> **DATASET RECORDS**
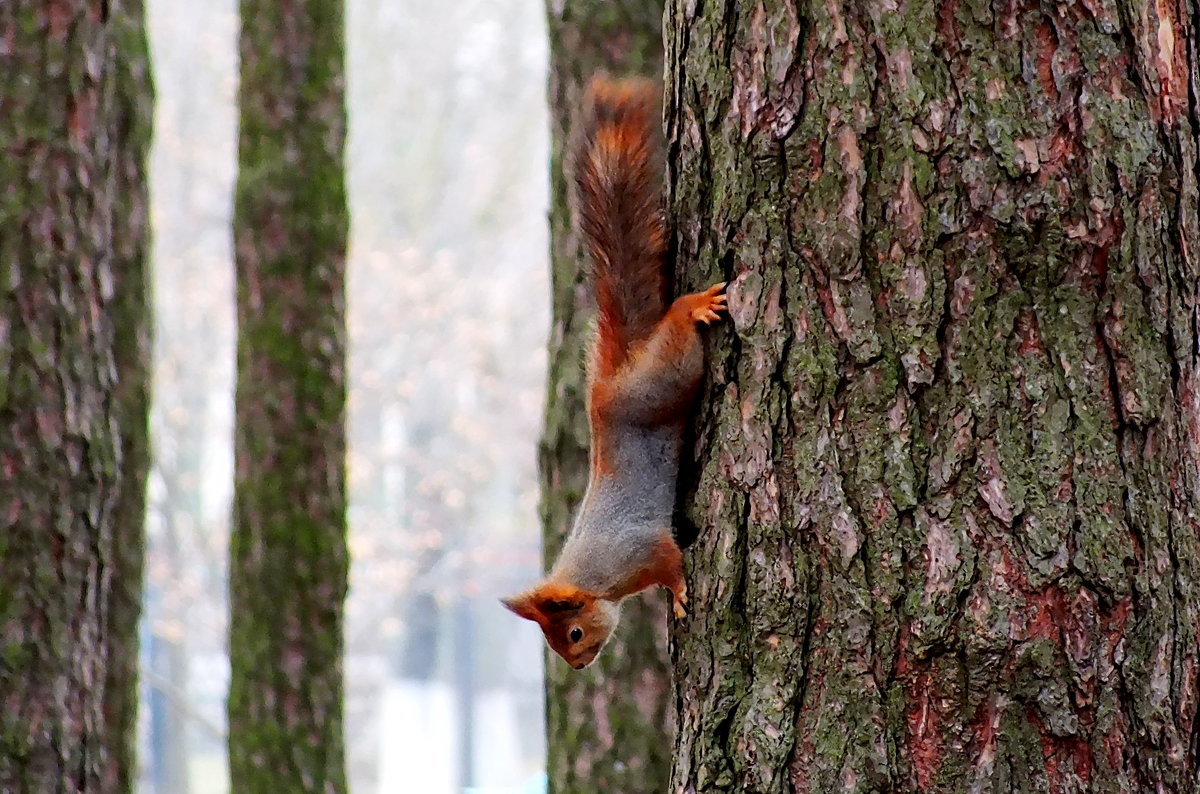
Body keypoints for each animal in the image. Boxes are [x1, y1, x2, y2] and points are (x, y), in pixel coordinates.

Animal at [496, 74, 720, 671]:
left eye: (571, 634)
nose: (577, 666)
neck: (597, 578)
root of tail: (608, 385)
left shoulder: (642, 547)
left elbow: (670, 561)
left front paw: (678, 592)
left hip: (663, 380)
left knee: (677, 331)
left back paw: (692, 306)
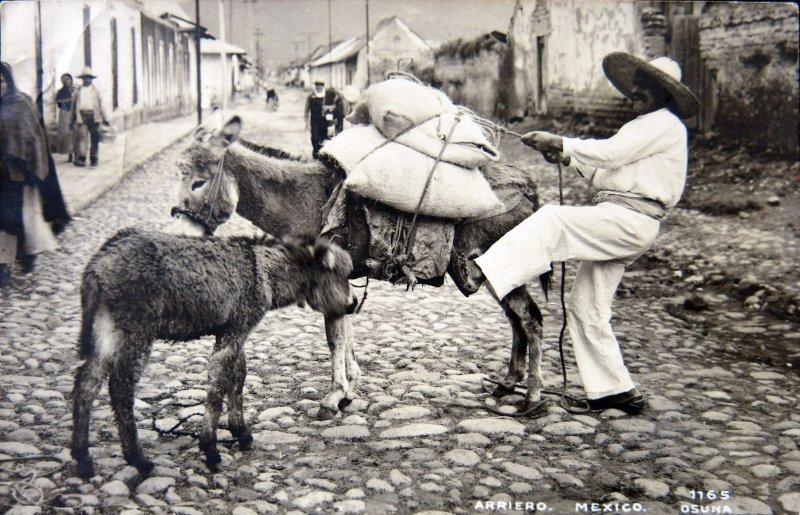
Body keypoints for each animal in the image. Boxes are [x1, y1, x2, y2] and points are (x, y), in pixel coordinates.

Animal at [72, 228, 360, 478]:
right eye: (336, 273)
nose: (354, 305)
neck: (263, 270)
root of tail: (100, 260)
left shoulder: (235, 331)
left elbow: (237, 378)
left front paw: (240, 433)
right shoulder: (235, 330)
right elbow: (218, 386)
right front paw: (210, 448)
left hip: (107, 330)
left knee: (87, 384)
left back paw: (83, 459)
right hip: (136, 331)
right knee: (121, 388)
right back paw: (138, 460)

> **TASK ITEM**
Only the lines from the one containing "left front paw: (240, 433)" through the end of the entries above belong in the answer; repeat them exactly.

> **WRITTEN SOLUTION**
left front paw: (240, 433)
right shoulder: (235, 330)
right elbow: (218, 386)
right front paw: (210, 448)
left hip: (107, 330)
left knee: (87, 384)
left back paw: (83, 459)
right hip: (136, 331)
right knee: (121, 388)
right back paw: (138, 460)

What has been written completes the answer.